The bus was seized at the team hotel in the afternoon and was taken to a police station in La Roche-sur-Yon, about 30 miles away, before being allowed to leave in the evening.
"It was a routine control," Quick Step spokesman Alessandro Tegner said. "Maybe next week it's another team. Everything is all right."
A police officer told The Associated Press the operation was coordinated by local authorities.
"We are supervising the operation, we are checking things," said the official, who requested anonymity because he was not allowed to speak publicly to the media.
He refused to say whether they were looking for banned substances.
Judicial officials at the Les Sables d'Olonne court were not immediately available for comments.
A police unit specialized in the fight against doping took part in the operation. The agency has been involved in a French investigation of syringes and transfusion equipment found in a trash container after the 2009 Tour. The material belonged to the Astana cycling team.

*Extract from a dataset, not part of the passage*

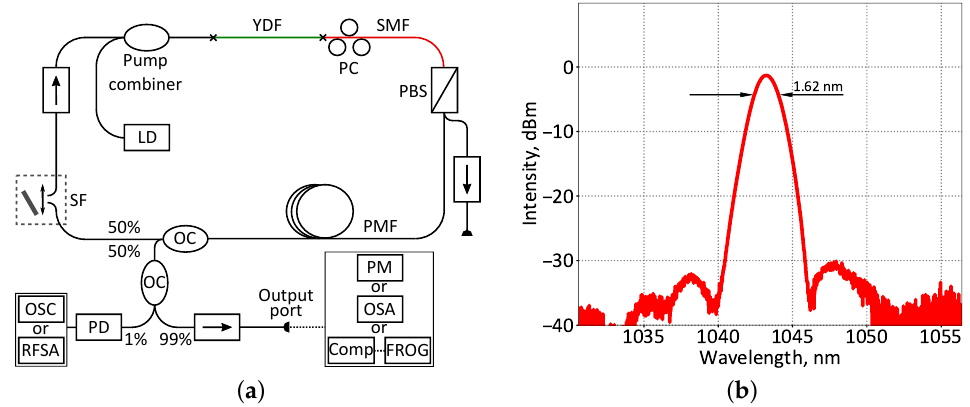
Figure 1. Scheme of the experimental setup ( a ): LD—laser diode, YDF—double-clad Yb-doped fiber, PC—polarization controller, SMF—single-mode fiber, PBS—polarizing beam splitter, PMF— polarization-maintaining fiber, OC—optical coupler, SF—spectral filter, PD—photodiode, OSC— oscilloscope, RFSA—radio frequency spectrum analyzer, PM—power meter, OSA—optical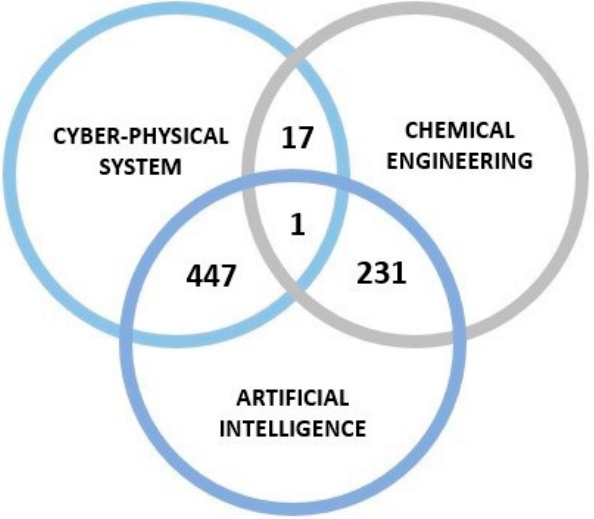
Figure 4. Venn diagram displaying the relationships between the searched keywords “cyber- physical system”, “chemical engineering” and “artificial intelligence”.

The Quick Step team includes French champion Sylvain Chavanel and sprinting ace Tom Boonen of Belgium.
The Tour starts on Saturday in the Vendee western region of France.
Meanwhile, the leader for Omega Pharma-Lotto is brushing off a doping allegation that led the Belgian team to cut ties with a driver.
At a news conference Friday on the eve of the start of the three-week cycling showcase, cyclist Jurgen Van den Broeck said: "We do a job. We're here for the Tour -- and all the rest, we don't care."
The team severed ties with Wim Vansevenant, a former rider turned team driver, this week after police questioned him for alleged wrongdoing for ordering a hormonal product, a state prosecutor has said. Vansevenant has since been released, and an investigation is ongoing.
Team rider Philippe Gilbert of Belgium said he was "disgusted" by unspecified media reports about the case featuring his image -- saying they had unfairly suggested he was linked to it.
Information from The Associated Press was used in this report.